▸ **WORKING DATA**:
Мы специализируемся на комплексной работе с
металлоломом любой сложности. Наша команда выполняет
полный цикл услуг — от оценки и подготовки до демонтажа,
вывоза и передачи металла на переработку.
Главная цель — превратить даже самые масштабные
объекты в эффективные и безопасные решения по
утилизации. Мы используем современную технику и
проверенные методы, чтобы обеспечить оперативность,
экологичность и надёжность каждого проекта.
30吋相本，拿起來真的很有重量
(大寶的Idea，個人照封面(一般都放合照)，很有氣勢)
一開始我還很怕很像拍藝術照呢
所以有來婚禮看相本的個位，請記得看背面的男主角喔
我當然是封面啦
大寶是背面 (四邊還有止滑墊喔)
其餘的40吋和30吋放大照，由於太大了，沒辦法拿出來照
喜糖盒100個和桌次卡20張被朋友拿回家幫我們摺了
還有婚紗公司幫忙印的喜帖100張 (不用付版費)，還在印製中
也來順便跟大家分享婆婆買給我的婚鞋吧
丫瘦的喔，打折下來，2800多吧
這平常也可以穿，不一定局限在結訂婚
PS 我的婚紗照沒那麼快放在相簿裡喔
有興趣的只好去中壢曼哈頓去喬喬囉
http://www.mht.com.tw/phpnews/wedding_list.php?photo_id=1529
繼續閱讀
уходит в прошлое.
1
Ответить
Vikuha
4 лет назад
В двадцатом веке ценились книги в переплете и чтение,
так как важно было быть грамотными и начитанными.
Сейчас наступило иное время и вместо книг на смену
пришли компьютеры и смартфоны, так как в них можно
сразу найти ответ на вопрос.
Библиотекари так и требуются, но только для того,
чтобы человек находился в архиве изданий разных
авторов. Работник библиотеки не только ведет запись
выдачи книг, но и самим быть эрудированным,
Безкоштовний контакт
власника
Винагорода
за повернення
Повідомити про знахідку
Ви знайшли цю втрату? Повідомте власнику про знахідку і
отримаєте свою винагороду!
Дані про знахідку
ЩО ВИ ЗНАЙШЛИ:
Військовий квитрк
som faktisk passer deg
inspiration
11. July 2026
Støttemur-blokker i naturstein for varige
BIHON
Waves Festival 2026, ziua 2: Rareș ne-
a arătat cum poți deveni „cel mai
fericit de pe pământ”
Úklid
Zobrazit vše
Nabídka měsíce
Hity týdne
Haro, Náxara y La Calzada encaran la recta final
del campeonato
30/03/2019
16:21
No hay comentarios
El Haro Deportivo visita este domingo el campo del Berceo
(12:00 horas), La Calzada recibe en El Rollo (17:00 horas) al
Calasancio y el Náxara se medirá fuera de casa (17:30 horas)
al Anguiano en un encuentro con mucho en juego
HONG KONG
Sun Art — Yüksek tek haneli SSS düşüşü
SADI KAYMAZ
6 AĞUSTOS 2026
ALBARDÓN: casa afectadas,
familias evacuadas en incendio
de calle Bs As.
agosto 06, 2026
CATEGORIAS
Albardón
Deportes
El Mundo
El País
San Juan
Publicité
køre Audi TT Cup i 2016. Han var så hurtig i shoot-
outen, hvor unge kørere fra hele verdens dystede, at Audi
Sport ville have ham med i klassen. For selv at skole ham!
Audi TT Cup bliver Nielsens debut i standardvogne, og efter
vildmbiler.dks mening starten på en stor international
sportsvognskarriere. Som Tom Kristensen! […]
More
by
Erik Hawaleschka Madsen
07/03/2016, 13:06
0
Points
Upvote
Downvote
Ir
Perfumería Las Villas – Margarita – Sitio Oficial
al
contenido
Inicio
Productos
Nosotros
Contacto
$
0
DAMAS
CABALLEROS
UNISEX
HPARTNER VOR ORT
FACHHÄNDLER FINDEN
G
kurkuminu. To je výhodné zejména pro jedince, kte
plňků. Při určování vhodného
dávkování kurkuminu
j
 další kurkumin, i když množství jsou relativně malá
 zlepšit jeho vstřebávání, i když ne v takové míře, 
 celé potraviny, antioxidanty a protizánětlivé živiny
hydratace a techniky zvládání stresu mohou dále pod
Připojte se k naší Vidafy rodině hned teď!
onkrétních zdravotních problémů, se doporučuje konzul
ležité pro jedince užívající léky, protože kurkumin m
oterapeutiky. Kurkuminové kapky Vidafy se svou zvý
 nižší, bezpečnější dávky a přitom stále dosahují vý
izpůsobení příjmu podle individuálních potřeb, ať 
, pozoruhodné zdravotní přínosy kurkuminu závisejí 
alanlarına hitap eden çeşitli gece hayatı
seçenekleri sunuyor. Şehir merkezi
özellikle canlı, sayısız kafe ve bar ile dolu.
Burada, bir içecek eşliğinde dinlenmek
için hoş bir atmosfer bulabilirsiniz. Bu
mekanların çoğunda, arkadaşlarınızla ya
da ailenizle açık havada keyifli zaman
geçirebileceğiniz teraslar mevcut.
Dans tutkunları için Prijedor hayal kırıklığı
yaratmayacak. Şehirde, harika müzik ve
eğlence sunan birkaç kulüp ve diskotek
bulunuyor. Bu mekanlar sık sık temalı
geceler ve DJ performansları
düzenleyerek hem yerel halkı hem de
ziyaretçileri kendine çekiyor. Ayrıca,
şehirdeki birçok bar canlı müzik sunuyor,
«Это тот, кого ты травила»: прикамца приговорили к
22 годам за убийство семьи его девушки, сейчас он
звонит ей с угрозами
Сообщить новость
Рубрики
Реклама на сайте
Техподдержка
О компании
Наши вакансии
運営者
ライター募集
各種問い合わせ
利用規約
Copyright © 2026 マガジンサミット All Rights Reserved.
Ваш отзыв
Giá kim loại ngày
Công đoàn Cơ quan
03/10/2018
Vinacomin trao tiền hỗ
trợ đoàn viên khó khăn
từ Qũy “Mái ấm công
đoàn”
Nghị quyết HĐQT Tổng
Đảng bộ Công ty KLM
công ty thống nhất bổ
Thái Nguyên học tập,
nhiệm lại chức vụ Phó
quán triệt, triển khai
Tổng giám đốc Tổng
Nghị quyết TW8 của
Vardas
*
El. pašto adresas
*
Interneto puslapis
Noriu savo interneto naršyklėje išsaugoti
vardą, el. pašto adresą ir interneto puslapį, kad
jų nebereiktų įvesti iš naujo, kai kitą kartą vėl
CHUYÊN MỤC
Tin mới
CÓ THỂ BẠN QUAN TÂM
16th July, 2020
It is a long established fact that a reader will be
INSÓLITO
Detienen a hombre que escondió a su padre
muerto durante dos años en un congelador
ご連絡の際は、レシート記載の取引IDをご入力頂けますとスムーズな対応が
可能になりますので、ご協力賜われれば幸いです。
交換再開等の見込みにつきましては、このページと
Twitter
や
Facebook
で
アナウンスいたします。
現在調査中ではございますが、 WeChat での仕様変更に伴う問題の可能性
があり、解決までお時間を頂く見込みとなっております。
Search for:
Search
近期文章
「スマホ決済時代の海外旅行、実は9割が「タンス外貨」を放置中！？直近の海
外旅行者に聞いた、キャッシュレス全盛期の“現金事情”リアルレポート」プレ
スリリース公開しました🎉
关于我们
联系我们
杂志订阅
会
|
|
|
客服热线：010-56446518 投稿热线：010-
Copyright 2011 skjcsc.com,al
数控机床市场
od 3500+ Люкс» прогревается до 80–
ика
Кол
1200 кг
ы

▸ **TASK DETAILS**: Lay out the records as a Markdown table with the columns "Row" and "Line". Start at the first line of the records and continue up to and including the line containing "http://www.mht.com.tw/phpnews/wedding_list.php?photo_id=1529". Number each line in order and leave out blank lines.

▸ **REPLY TO THE EXERCISE**:
| Row | Line |
|---|---|
| 1 | Мы специализируемся на комплексной работе с |
| 2 | металлоломом любой сложности. Наша команда выполняет |
| 3 | полный цикл услуг — от оценки и подготовки до демонтажа, |
| 4 | вывоза и передачи металла на переработку. |
| 5 | Главная цель — превратить даже самые масштабные |
| 6 | объекты в эффективные и безопасные решения по |
| 7 | утилизации. Мы используем современную технику и |
| 8 | проверенные методы, чтобы обеспечить оперативность, |
| 9 | экологичность и надёжность каждого проекта. |
| 10 | 30吋相本，拿起來真的很有重量 |
| 11 | (大寶的Idea，個人照封面(一般都放合照)，很有氣勢) |
| 12 | 一開始我還很怕很像拍藝術照呢 |
| 13 | 所以有來婚禮看相本的個位，請記得看背面的男主角喔 |
| 14 | 我當然是封面啦 |
| 15 | 大寶是背面 (四邊還有止滑墊喔) |
| 16 | 其餘的40吋和30吋放大照，由於太大了，沒辦法拿出來照 |
| 17 | 喜糖盒100個和桌次卡20張被朋友拿回家幫我們摺了 |
| 18 | 還有婚紗公司幫忙印的喜帖100張 (不用付版費)，還在印製中 |
| 19 | 也來順便跟大家分享婆婆買給我的婚鞋吧 |
| 20 | 丫瘦的喔，打折下來，2800多吧 |
| 21 | 這平常也可以穿，不一定局限在結訂婚 |
| 22 | PS 我的婚紗照沒那麼快放在相簿裡喔 |
| 23 | 有興趣的只好去中壢曼哈頓去喬喬囉 |
| 24 | http://www.mht.com.tw/phpnews/wedding_list.php?photo_id=1529 |